Data:

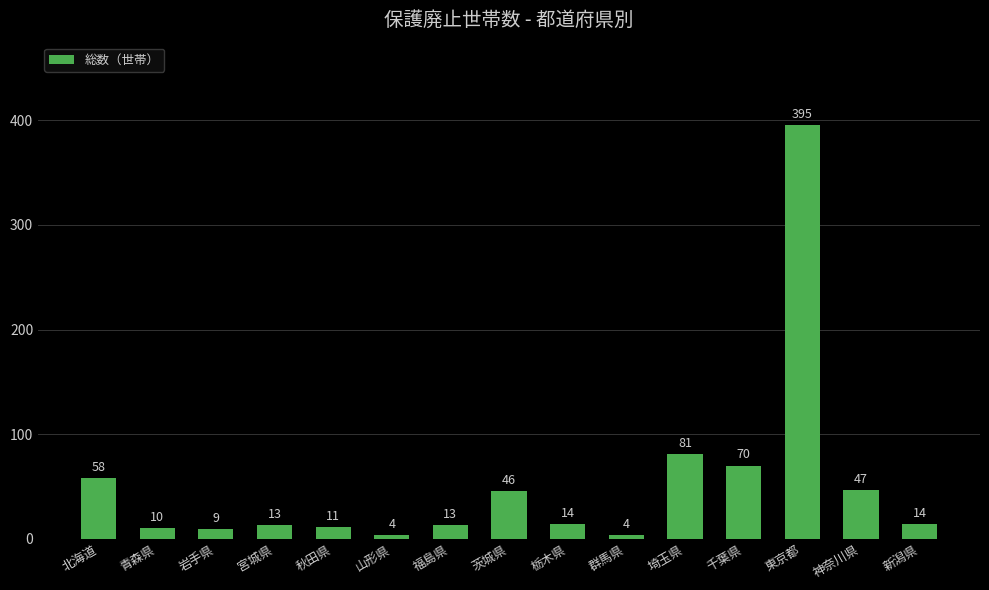

How many values are below 14?

7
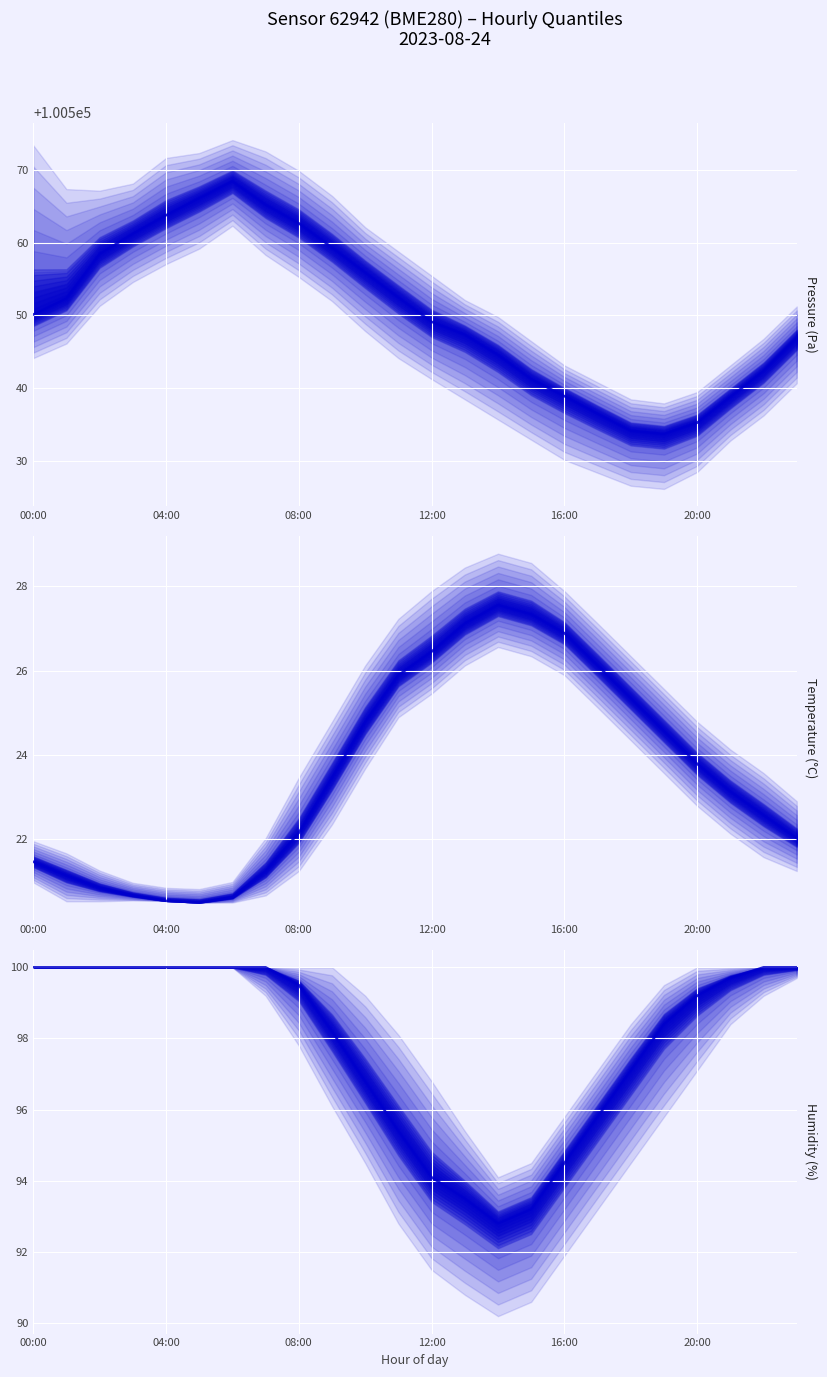

Which series has the largest total across all categories?

pressure median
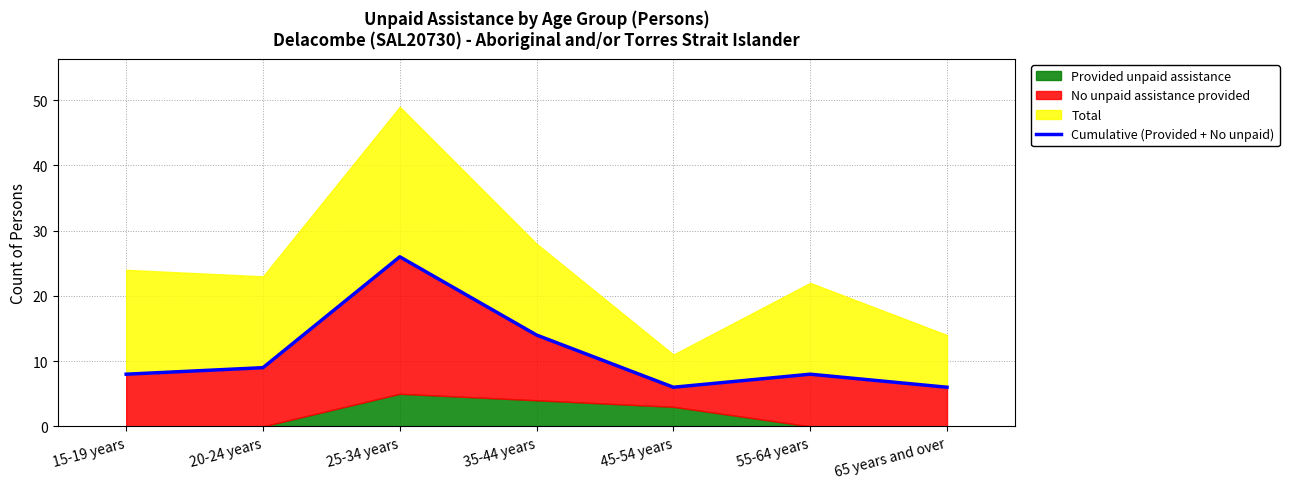

How many lines are shown in the chart?

1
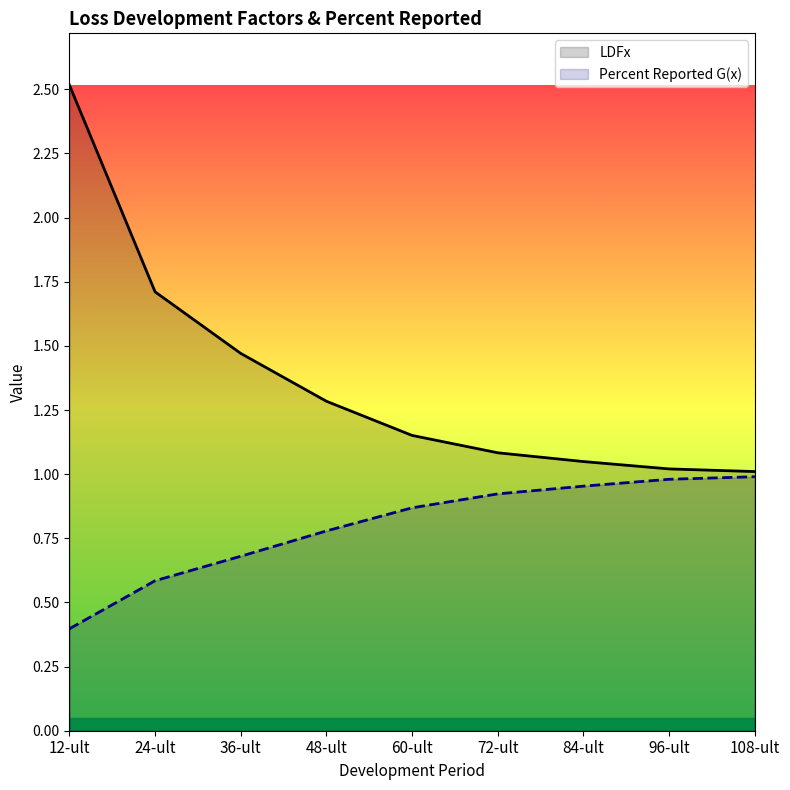

What is the difference between the LDFx values at 108-ult and 12-ult?

1.5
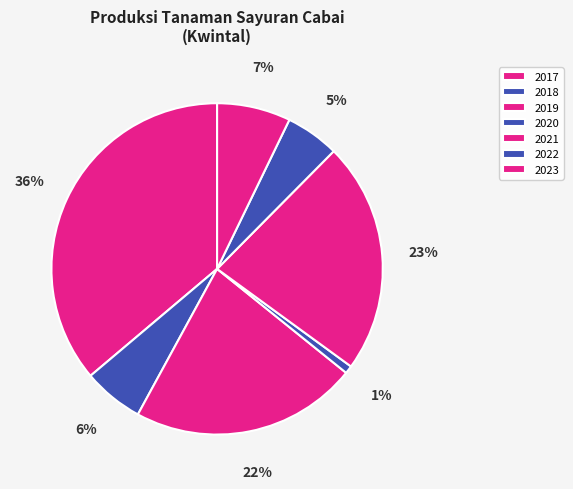

How many slices are in this pie chart?

7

Work order:
Convert the entries above into a Markdown table with the columns "Row" and "Line," giving each nonblank line its own numbered row in order. Leave the pictures out.

Result below:
| Row | Line |
|---|---|
| 1 | How many values are below 14? |
| 2 | 7 |
| 3 | Which series has the largest total across all categories? |
| 4 | pressure median |
| 5 | How many lines are shown in the chart? |
| 6 | 1 |
| 7 | What is the difference between the LDFx values at 108-ult and 12-ult? |
| 8 | 1.5 |
| 9 | How many slices are in this pie chart? |
| 10 | 7 |